Nearly 300 years old, the home turned its back on the village and faced a vineyard. Afternoons while my husband rested, I sat by the pool listening to the calls of roosters and cuckoos and the droning of contented and very benign bees in the warm spring sunshine.
Looking down into the vineyards, I noticed a solitary worker, who began his task of staking the vines at about 9 a.m. each day. He worked until noon, took the traditional two-hour hour break, and went back to his vines. Between 2 p.m. and about 6:30, the sound of chain saws and tractors would ring out across the valley again, competing with the roosters and cuckoos.
The man in the vineyard went about his work, never looking up. I wondered if he could hear so strong was his attention to task. I later learned he could not.
For a week, I watched his progress. I don’t know if he ever saw me up there, but I considered him my companion on those sunny afternoons.
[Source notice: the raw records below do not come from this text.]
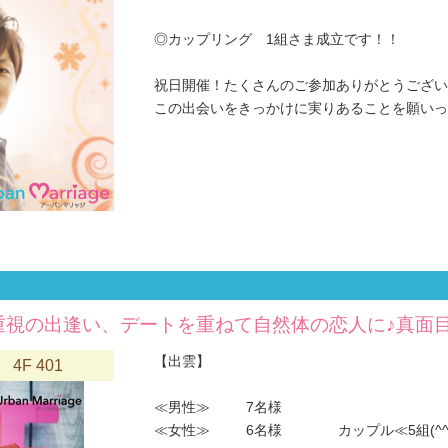
◎カップリング 1組さま成立です！！
祝日開催！たくさんのご参加ありがとうござい
この出会いをきっかけに実りあることを願いってお
重視の出逢い、デートを重ねて自然体の恋人に♪真面
【出雲】
F 401
≪男性≫ 7名様
≪女性≫ 6名様 カップル≪5組(^^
I sometimes think of him, when I am working at a repetitive task and giving it my full attention. I wonder if he is content with his job. Or does he merely tolerate it? Does he wish for a different lot in life? Is he happy staking vines and caring for grapes used in making the famous Black Wine of Cahors. I hope he is.
Several bottles of wine from the very grapes he tended had been left for us by our hostess. They were deep and rich and tannic and we drank from them in the evenings, once we closed the shutters and settled in. Our wine tasting was always accompanied by hooting from an owl that sat in the lilac tree each night.
Those were wonderful days and nights, the vineyard, the worker, the wine, the owl, the church bells and the smell of wood smoke and herbs. Such deep contentment!